Here is the poster boy for anger mismanagement, Jeb Bush, last week, carrying the message forward in Miami following a visit to Asia, where people under repressive regimes once looked to people like Bush for some sense of political hope. Now what they get is admiration from him for the grinding, corrupt economic dictatorships they must suffer under:
Let me tell you something. In Asia today, they don’t care about children’s self esteem. They care about math, whether they can read – in English – whether they understand why science is important, whether they have the grit and determination to be successful.

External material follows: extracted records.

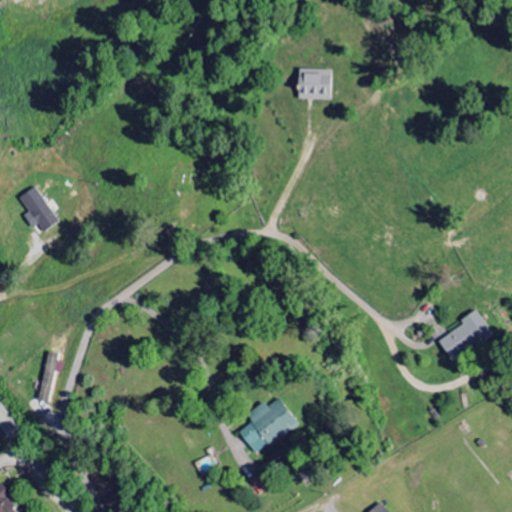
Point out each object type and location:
building: (316, 84)
building: (39, 211)
road: (159, 269)
road: (70, 281)
building: (467, 337)
building: (50, 377)
building: (269, 426)
road: (36, 462)
building: (5, 500)
building: (381, 508)
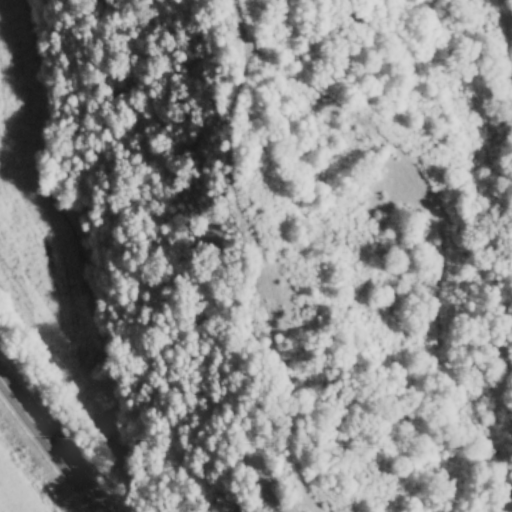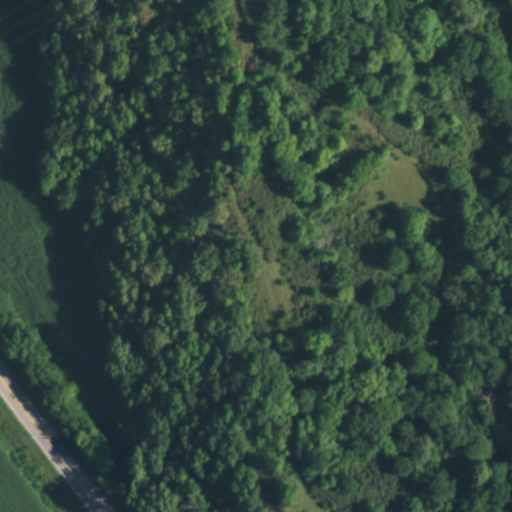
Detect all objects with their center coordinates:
road: (50, 441)
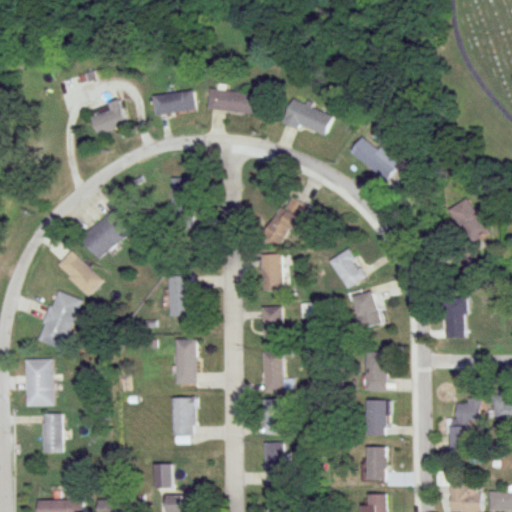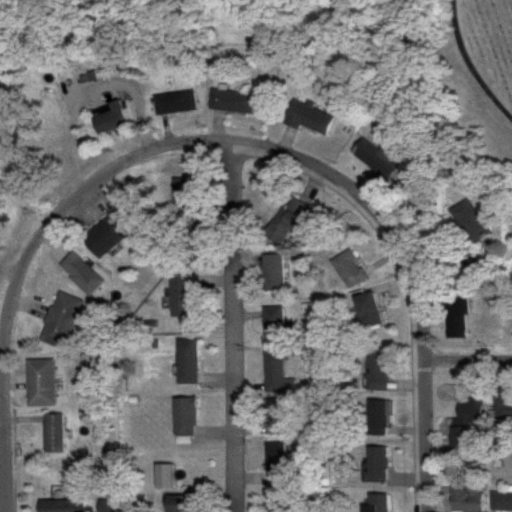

Promoters of Common Core say that it is designed to make America’s children “college and career ready.” We instead judge Common Core to be a recipe for standardized workforce preparation. Common Core shortchanges the central goals of all sound education and surely those of Catholic education: to grow in the virtues necessary to know, love, and serve the Lord, to mature into a responsible, flourishing adult, and to contribute as a citizen to the process of responsible democratic self-government.
Common Core adopts a bottom-line, pragmatic approach to education. The heart of its philosophy is, as far as we can see, that it is a waste of resources to “over-educate” people. The basic goal of K-12 schools is to provide everyone with a modest skill set; after that, people can specialize in college – if they end up there. Truck-drivers do not need to know Huck Finn. Physicians have no use for the humanities. Only those destined to major in literature need to worry about Ulysses.
Perhaps a truck-driver needs no acquaintance with Paradise Lost to do his or her day’s work. But everyone is better off knowing Shakespeare and Euclidean geometry, and everyone is capable of it. Everyone bears the responsibility of growing in wisdom and grace and in deliberating with fellow-citizens about how we should all live together. A sound education helps each of us to do so.